LaSalle told CNBC that there are several factors that have contributed to the public’s loss of confidence in vaccines.

“Even before the pandemic, distrust of vaccines was growing and we were seeing the return of deadly diseases around the world,” she said.

“The rise of the Internet and social media as channels where people get news and information, and the spread of misinformation online have certainly exacerbated the problem.”

She added that because people in developed countries rarely witness the devastating effects of vaccine-preventable diseases, for some, the threat of disease does not seem real – and now they fear vaccination more than the disease itself.

Breakthrough cases

However, Vivek Cherian, an internal medicine physician in Chicago, told CNBC he didn’t notice how people’s views on non-COVID vaccines have changed throughout the pandemic, though he said he could understand why some people’s views on vaccines in general could be like that. corrupted.”

“If they got a Covid vaccine and maybe even had a booster and still got a breakthrough infection, their immediate response might be, ‘What’s the point if I got infected anyway? What’s the point of getting other vaccines?” – he said. said in an email.
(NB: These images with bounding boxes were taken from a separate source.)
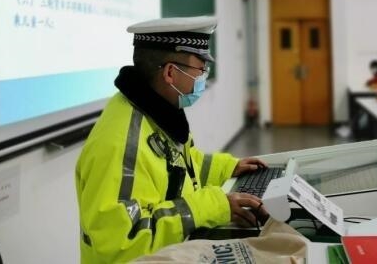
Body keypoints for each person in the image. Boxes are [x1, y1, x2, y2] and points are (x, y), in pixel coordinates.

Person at [75, 17, 268, 262]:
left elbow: (182, 166)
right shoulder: (121, 145)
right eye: (201, 70)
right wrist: (212, 206)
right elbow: (124, 243)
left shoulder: (158, 112)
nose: (204, 77)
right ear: (170, 72)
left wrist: (227, 168)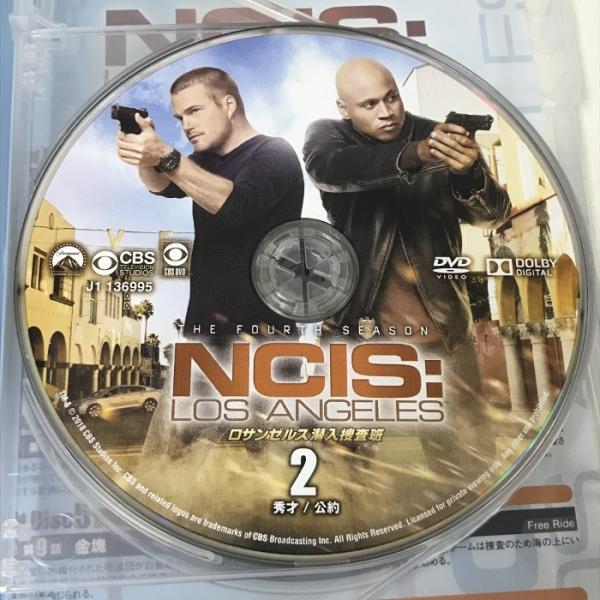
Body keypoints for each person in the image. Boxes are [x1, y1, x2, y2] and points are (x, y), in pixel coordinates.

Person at [303, 58, 512, 481]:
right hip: (354, 332)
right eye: (369, 105)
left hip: (442, 334)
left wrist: (467, 174)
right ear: (344, 109)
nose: (386, 112)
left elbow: (494, 215)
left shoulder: (440, 135)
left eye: (392, 97)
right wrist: (418, 154)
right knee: (342, 469)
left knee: (465, 467)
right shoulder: (328, 136)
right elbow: (331, 170)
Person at [116, 67, 304, 338]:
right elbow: (161, 185)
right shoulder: (204, 160)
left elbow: (237, 206)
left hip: (263, 330)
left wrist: (164, 155)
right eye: (180, 118)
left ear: (228, 105)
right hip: (205, 327)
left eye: (194, 111)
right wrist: (146, 159)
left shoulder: (275, 152)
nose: (186, 125)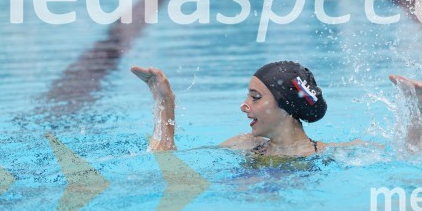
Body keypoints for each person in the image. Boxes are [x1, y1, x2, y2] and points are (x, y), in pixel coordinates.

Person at [133, 61, 336, 156]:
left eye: (255, 97)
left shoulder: (325, 154)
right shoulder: (245, 144)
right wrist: (165, 102)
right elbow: (168, 160)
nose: (243, 105)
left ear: (286, 105)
“When this comes up, I tell my patients that while they may still have an infection, it could have been a lot worse if they [were unvaccinated] “And the data overwhelmingly suggests that your chances of hospitalization and death are significantly reduced with vaccinations and boosters.”

Cherian said it’s important to remember that this is not unique to Covid vaccines: no vaccine is 100% effective.

“Just think about the annual flu vaccine,” he said. “I myself got a flu shot a few years ago and still got the flu, but that will never (and should) keep me from getting my yearly flu shot.”